* Data for the task:
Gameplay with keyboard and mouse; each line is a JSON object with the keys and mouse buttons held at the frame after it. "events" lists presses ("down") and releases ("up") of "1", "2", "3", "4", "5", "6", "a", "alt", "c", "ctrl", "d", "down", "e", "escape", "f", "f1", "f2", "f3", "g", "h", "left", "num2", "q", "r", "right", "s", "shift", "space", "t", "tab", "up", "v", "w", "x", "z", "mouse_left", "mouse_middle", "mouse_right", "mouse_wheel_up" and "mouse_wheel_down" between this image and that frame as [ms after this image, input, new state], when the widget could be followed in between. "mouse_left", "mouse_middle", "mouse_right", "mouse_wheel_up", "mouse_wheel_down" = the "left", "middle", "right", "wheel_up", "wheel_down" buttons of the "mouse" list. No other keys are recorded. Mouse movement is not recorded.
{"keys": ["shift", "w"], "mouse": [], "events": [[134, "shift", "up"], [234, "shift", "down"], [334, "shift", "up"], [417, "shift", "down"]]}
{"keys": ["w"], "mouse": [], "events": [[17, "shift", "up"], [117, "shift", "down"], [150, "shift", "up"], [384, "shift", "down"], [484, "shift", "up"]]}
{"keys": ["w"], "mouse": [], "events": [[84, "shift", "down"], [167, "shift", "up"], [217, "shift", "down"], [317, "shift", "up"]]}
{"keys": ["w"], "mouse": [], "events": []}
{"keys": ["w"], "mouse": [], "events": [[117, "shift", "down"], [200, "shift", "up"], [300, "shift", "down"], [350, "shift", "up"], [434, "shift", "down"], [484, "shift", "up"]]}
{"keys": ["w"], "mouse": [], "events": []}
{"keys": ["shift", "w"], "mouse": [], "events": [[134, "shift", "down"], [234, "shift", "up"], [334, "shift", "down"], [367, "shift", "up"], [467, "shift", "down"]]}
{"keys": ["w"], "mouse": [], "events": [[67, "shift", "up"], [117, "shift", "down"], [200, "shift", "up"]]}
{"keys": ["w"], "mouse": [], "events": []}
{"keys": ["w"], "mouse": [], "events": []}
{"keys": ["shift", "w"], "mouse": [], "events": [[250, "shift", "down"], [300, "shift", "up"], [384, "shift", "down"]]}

* Problem to solve: Output each record exactly as it appears in the listing.

* Response area:
Gameplay with keyboard and mouse; each line is a JSON object with the keys and mouse buttons held at the frame after it. "events" lists presses ("down") and releases ("up") of "1", "2", "3", "4", "5", "6", "a", "alt", "c", "ctrl", "d", "down", "e", "escape", "f", "f1", "f2", "f3", "g", "h", "left", "num2", "q", "r", "right", "s", "shift", "space", "t", "tab", "up", "v", "w", "x", "z", "mouse_left", "mouse_middle", "mouse_right", "mouse_wheel_up" and "mouse_wheel_down" between this image and that frame as [ms after this image, input, new state], when the widget could be followed in between. "mouse_left", "mouse_middle", "mouse_right", "mouse_wheel_up", "mouse_wheel_down" = the "left", "middle", "right", "wheel_up", "wheel_down" buttons of the "mouse" list. No other keys are recorded. Mouse movement is not recorded.
{"keys": ["shift", "w"], "mouse": [], "events": [[134, "shift", "up"], [234, "shift", "down"], [334, "shift", "up"], [417, "shift", "down"]]}
{"keys": ["w"], "mouse": [], "events": [[17, "shift", "up"], [117, "shift", "down"], [150, "shift", "up"], [384, "shift", "down"], [484, "shift", "up"]]}
{"keys": ["w"], "mouse": [], "events": [[84, "shift", "down"], [167, "shift", "up"], [217, "shift", "down"], [317, "shift", "up"]]}
{"keys": ["w"], "mouse": [], "events": []}
{"keys": ["w"], "mouse": [], "events": [[117, "shift", "down"], [200, "shift", "up"], [300, "shift", "down"], [350, "shift", "up"], [434, "shift", "down"], [484, "shift", "up"]]}
{"keys": ["w"], "mouse": [], "events": []}
{"keys": ["shift", "w"], "mouse": [], "events": [[134, "shift", "down"], [234, "shift", "up"], [334, "shift", "down"], [367, "shift", "up"], [467, "shift", "down"]]}
{"keys": ["w"], "mouse": [], "events": [[67, "shift", "up"], [117, "shift", "down"], [200, "shift", "up"]]}
{"keys": ["w"], "mouse": [], "events": []}
{"keys": ["w"], "mouse": [], "events": []}
{"keys": ["shift", "w"], "mouse": [], "events": [[250, "shift", "down"], [300, "shift", "up"], [384, "shift", "down"]]}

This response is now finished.